Article —
------------------------

7TH LEVEL INC
8-K, 1997-12-09
PREPACKAGED SOFTWARE
Previous: TEMPLETON DRAGON FUND INC, N-30D, 1997-12-09
Next: GROVE PROPERTY TRUST, S-3/A, 1997-12-09



<PAGE>
 
                       SECURITIES AND EXCHANGE COMMISSION

                            Washington, D.C.  20549
                                _______________


                                    FORM 8-K

               Current Report Pursuant to Section 13 or 15(d) of
                           The Securities Act of 1934


      Date of Report  (Date of earliest event reported)  December 9,1997.


                                7TH LEVEL, INC.
             (Exact name of registrant as specified in its charter)



                         Commission file number 0-24936



            DELAWARE                             75-2480669
     (State of incorporation)         (I.R.S. Employer Identification No.)

     1110 EAST COLLINS BOULEVARD
            SUITE 122
         RICHARDSON, TEXAS                              75081
  (Address of principal executive offices)           (Zip Code)

      REGISTRANT'S TELEPHONE NUMBER, INCLUDING AREA CODE: (972) 498-8100
<PAGE>
 
ITEM 5.  OTHER EVENTS

          On November 17, 1997, 7th Level, Inc. (the "Company") announced  an
agreement to merge with privately held Pulse Entertainment, Inc. ("Pulse").  The
two companies would merge their management and operating structures to form a
strategic and technology focus on Internet and other online applications with
packaged tools, custom technology and new media solutions.

          Under terms of the merger, shareholders of Pulse would receive 60% of
the outstanding shares of the new entity and shareholders of 7th Level would
receive 40% of the shares of the new  company.  The foregoing percentages do not
take into account any securities issued in connection with the Company's
contemplated financing described below.  7th Level intends to issue warrants to
its shareholders to acquire 10% of the capital stock of the Company exercisable
at an exercise price based on a market valuation of $110 million.  7th Level
currently has approximately 13.7 million shares outstanding.  The merger is
subject to certain conditions including the approval by a majority of the
Company's and Pulse's shareholders, receipt by the Company of a fairness opinion
and the Company raising approximately $15 million in private securities.  The
press release announcing the merger is attached hereto as Exhibit 99.1 and
incorporated by reference herein.

------------------------

Supplied information —
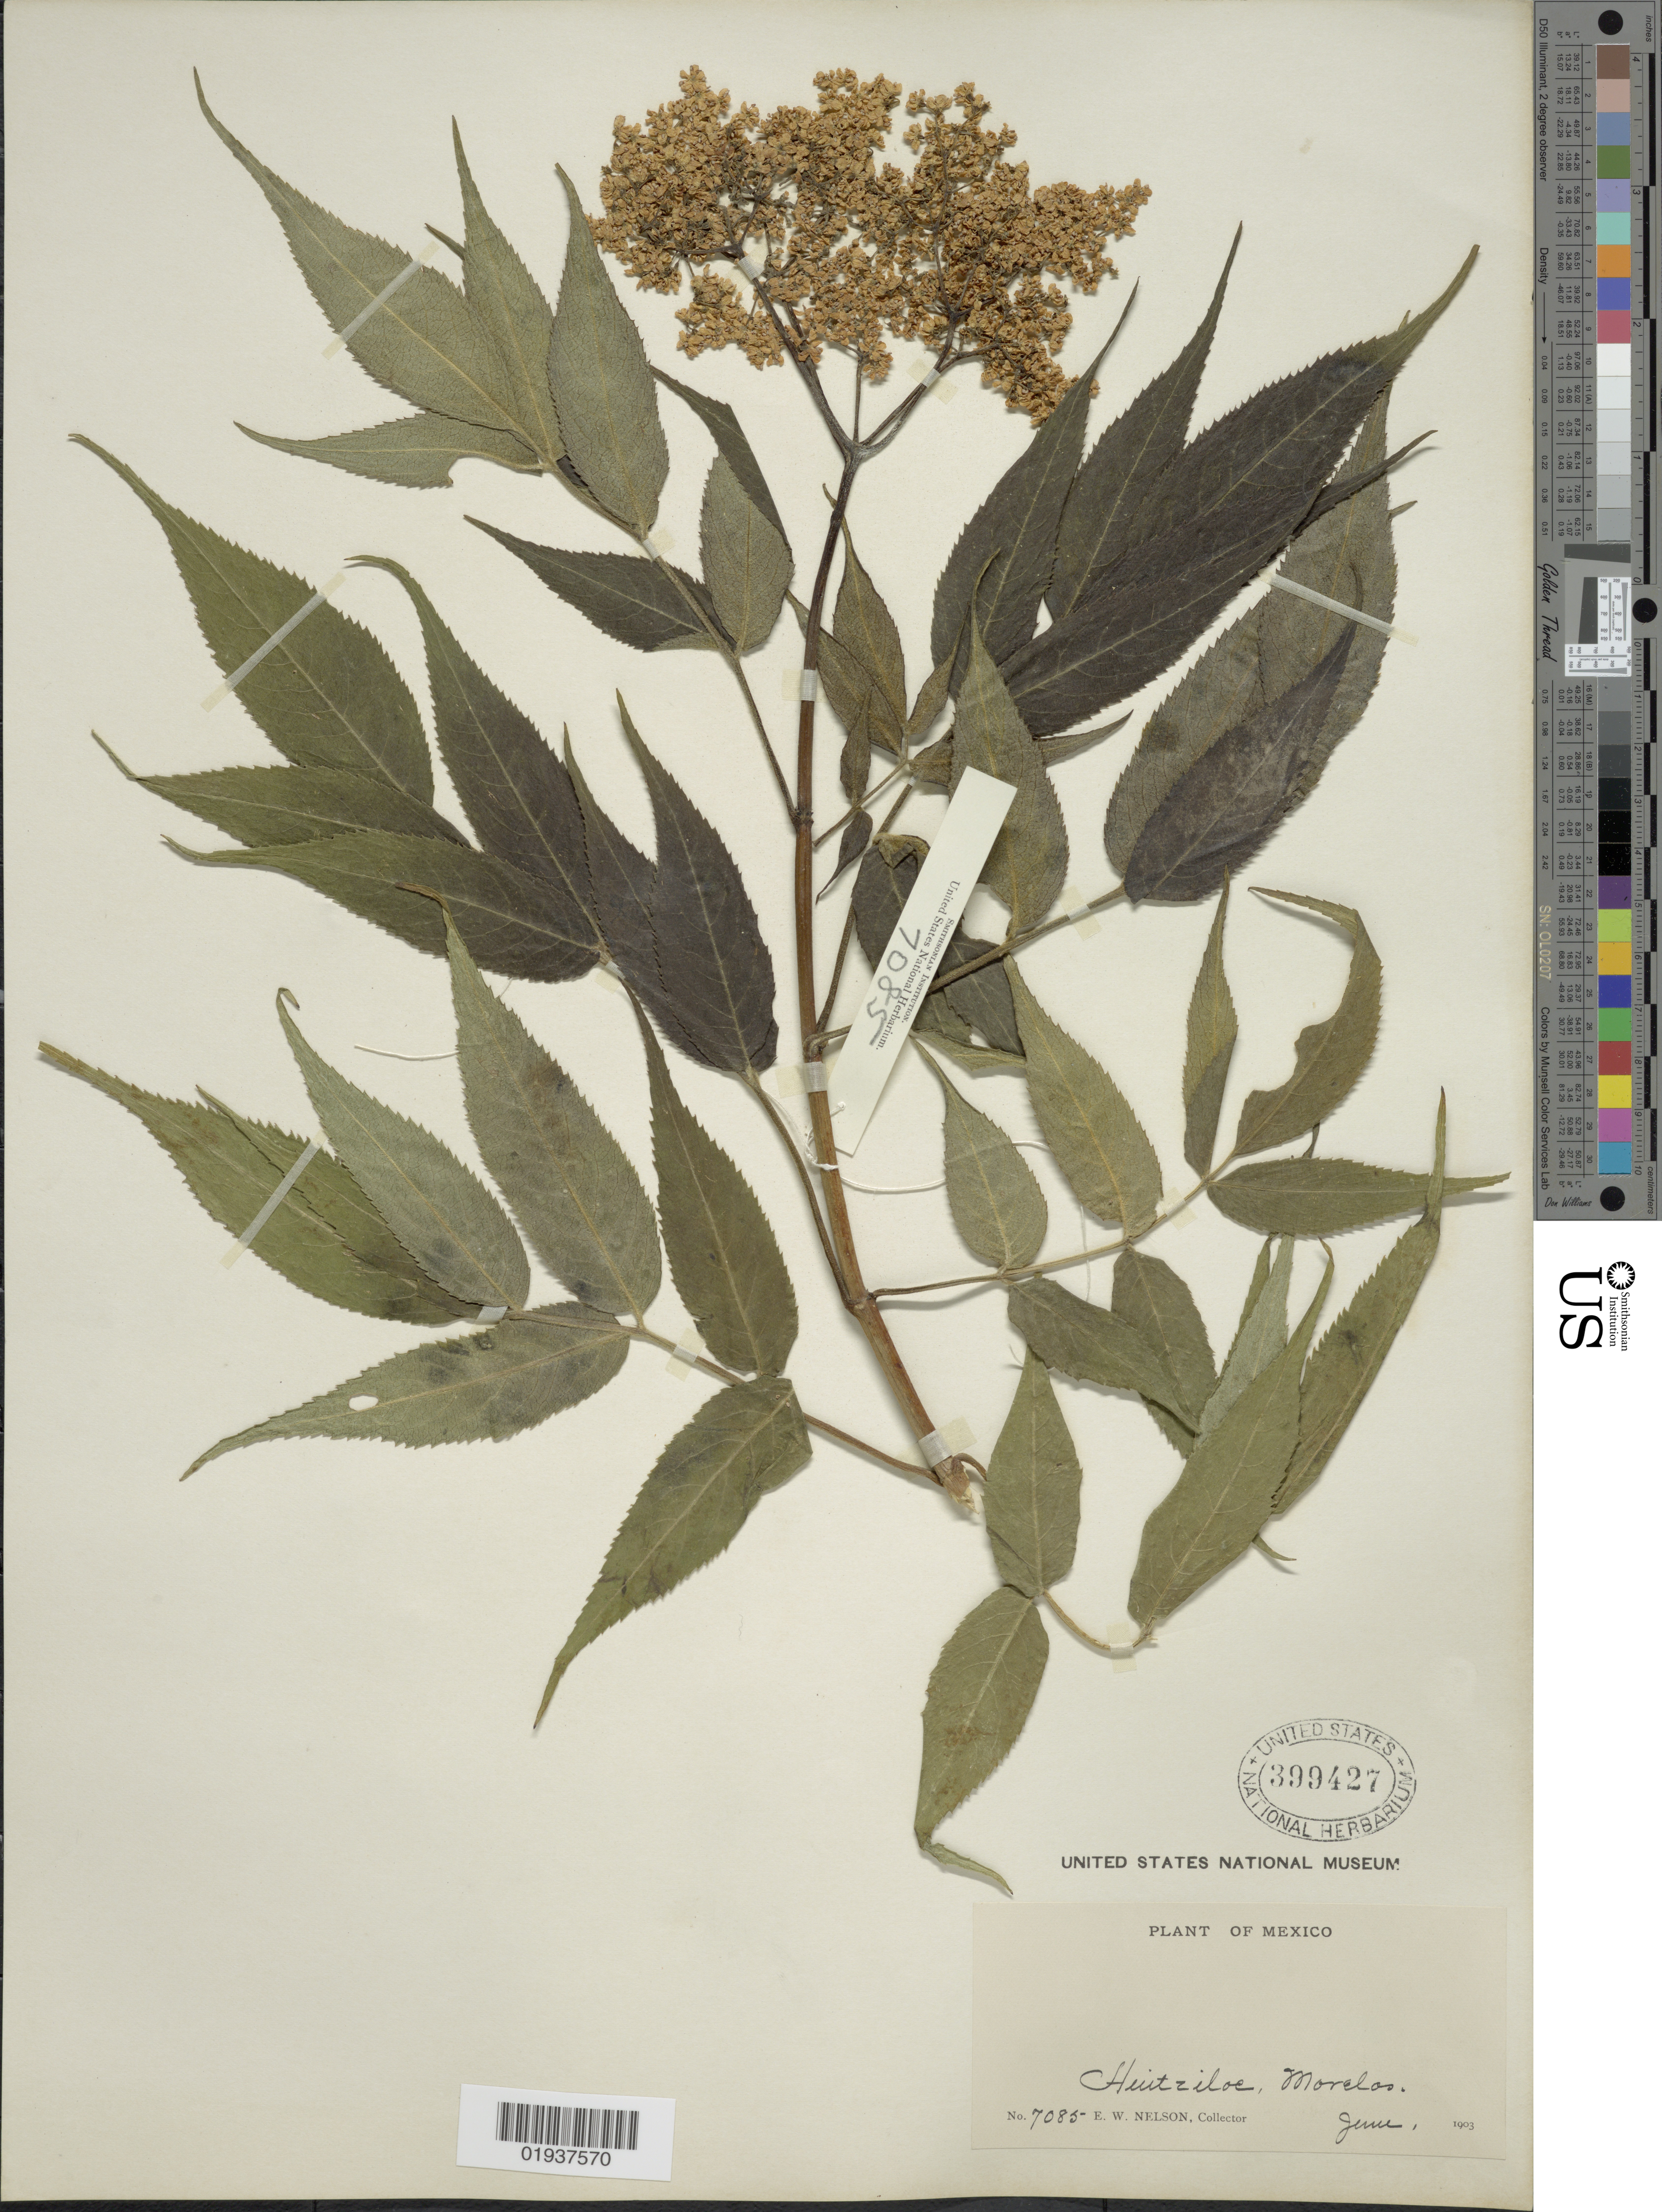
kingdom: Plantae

------------------------

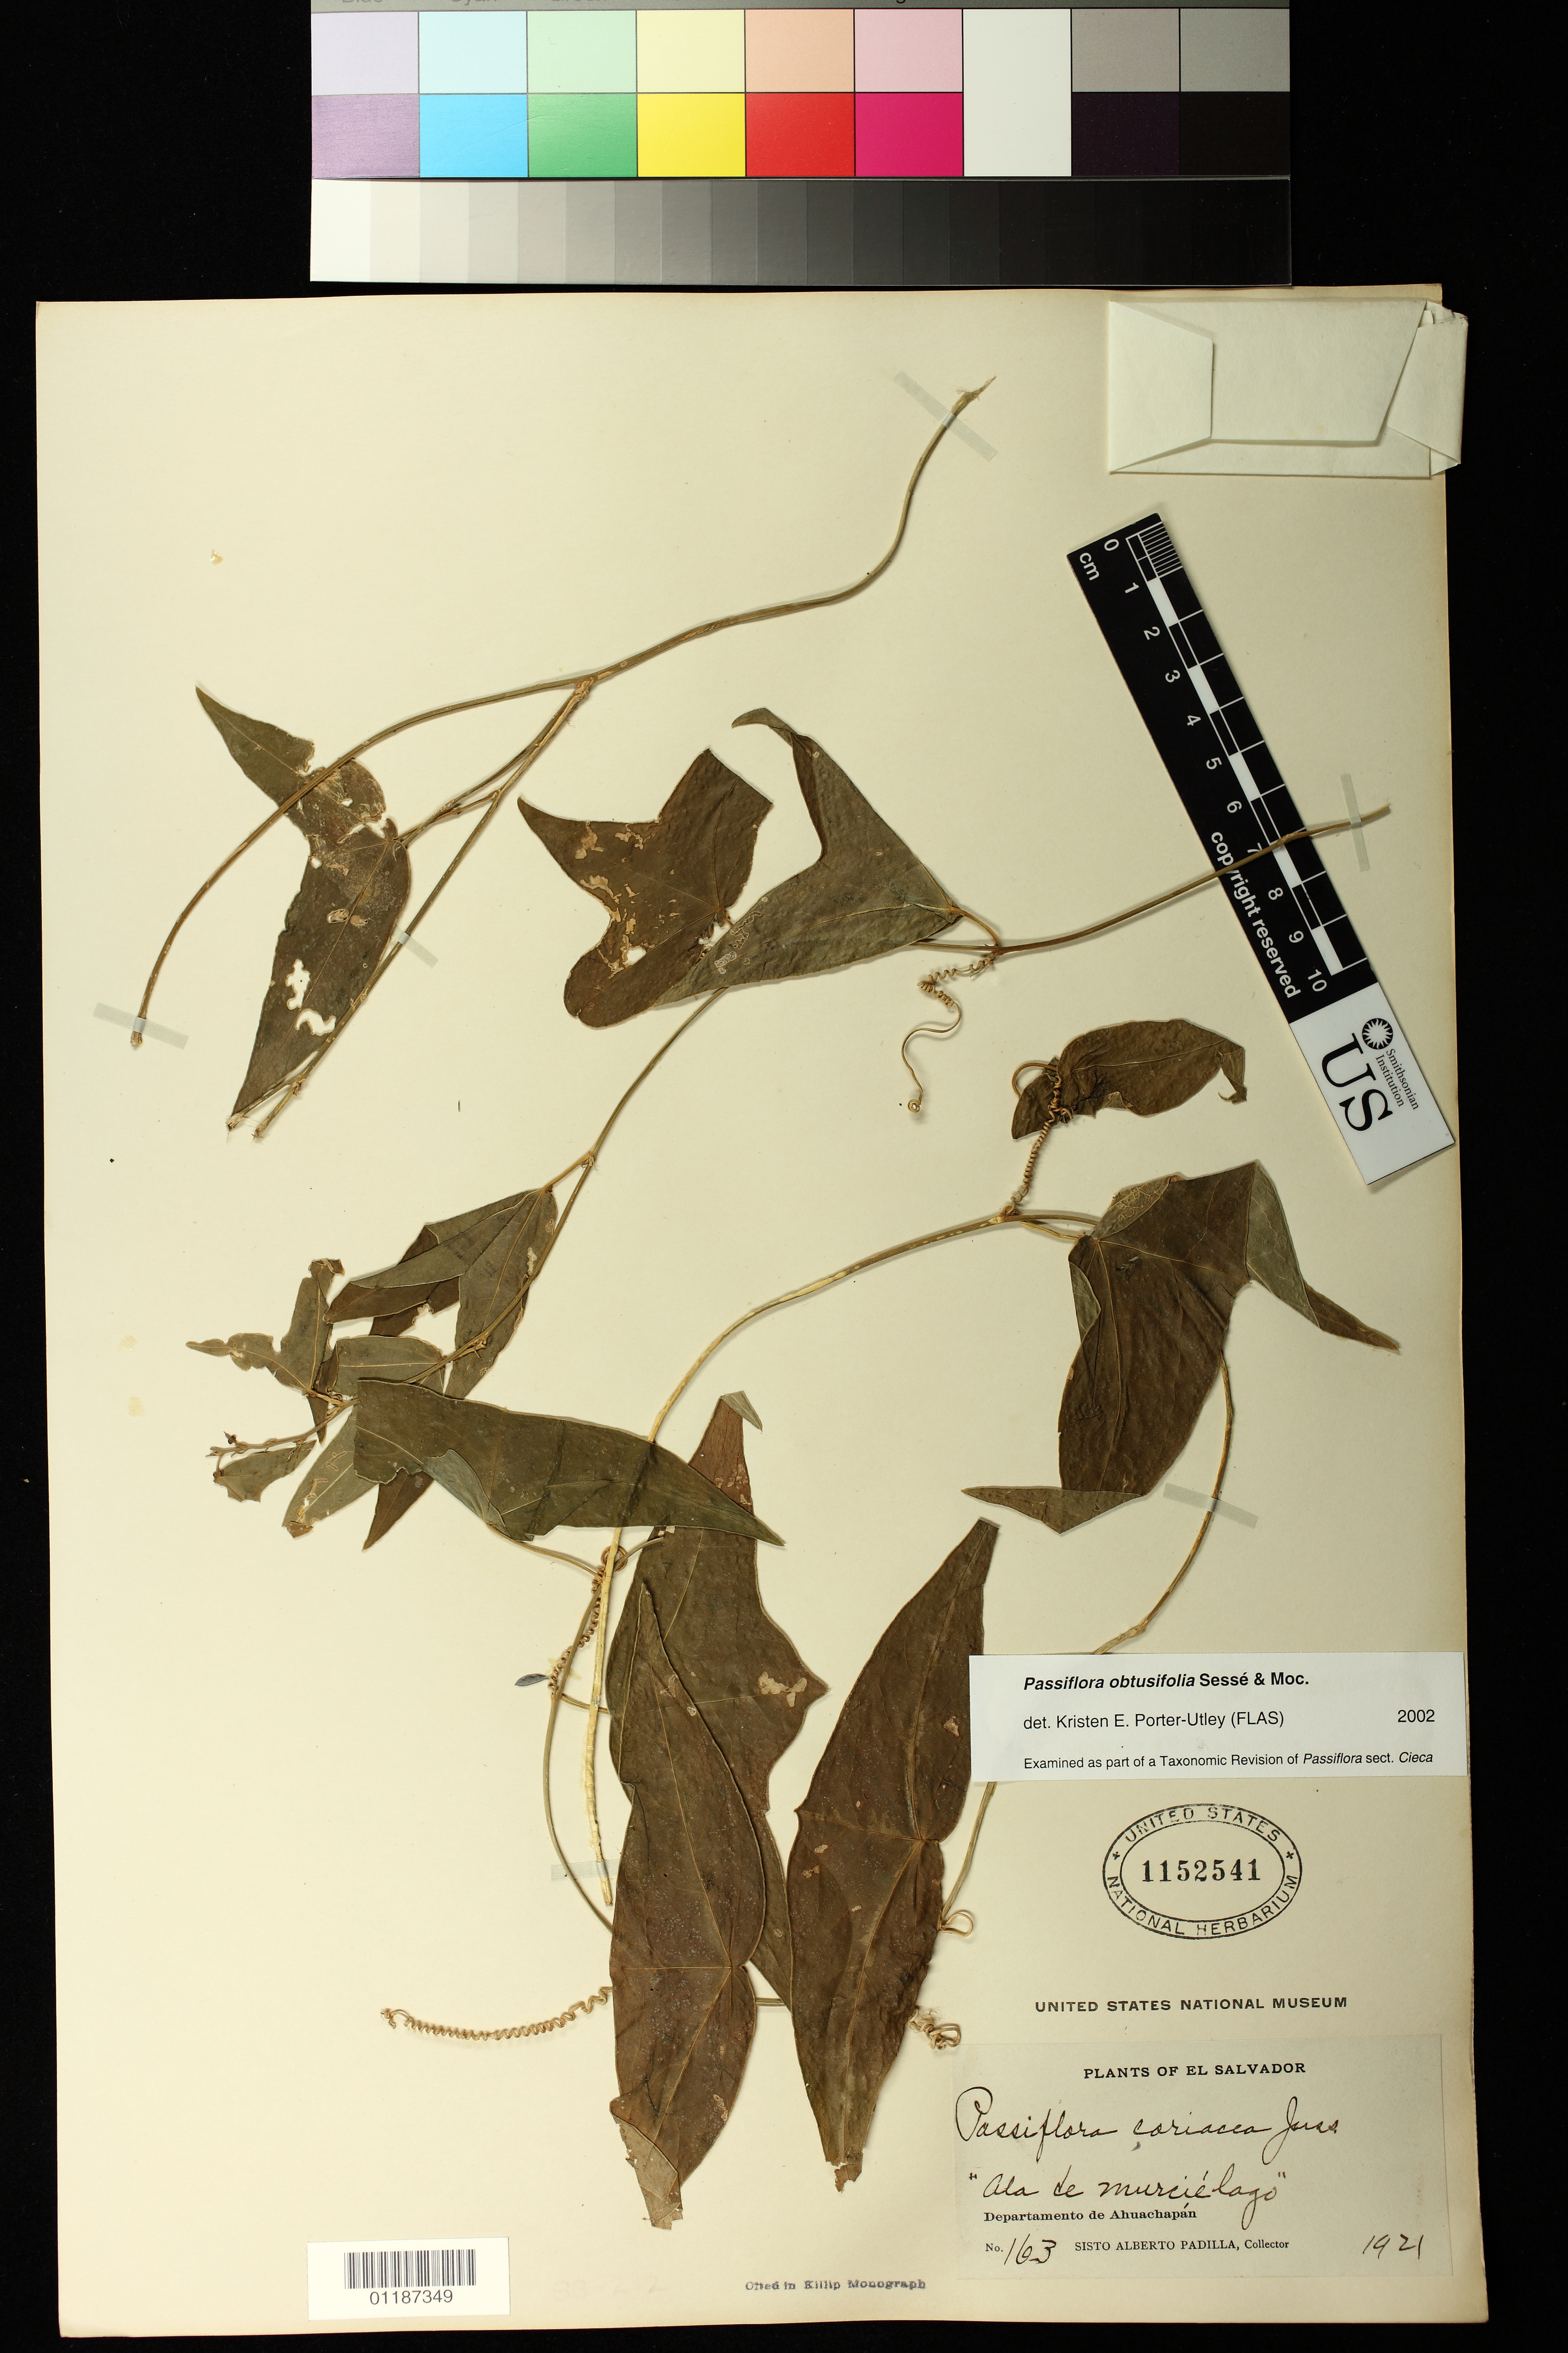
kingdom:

------------------------

Tasks for this exercise —
(a) Translate this sentence from the 8-K filing into Spanish: "7th Level currently has approximately 13.7 million shares outstanding."
(b) Please return the part of the 8-K filing from "Commission file number" up to and including "Employer Identification No.)".
The data comes from a source unrelated to the filing.

Answers for this exercise —
(a) 7th Level tiene actualmente aproximadamente 13,7 millones de acciones en circulación.

(b)
Commission file number 0-24936



            DELAWARE                             75-2480669
     (State of incorporation)         (I.R.S. Employer Identification No.)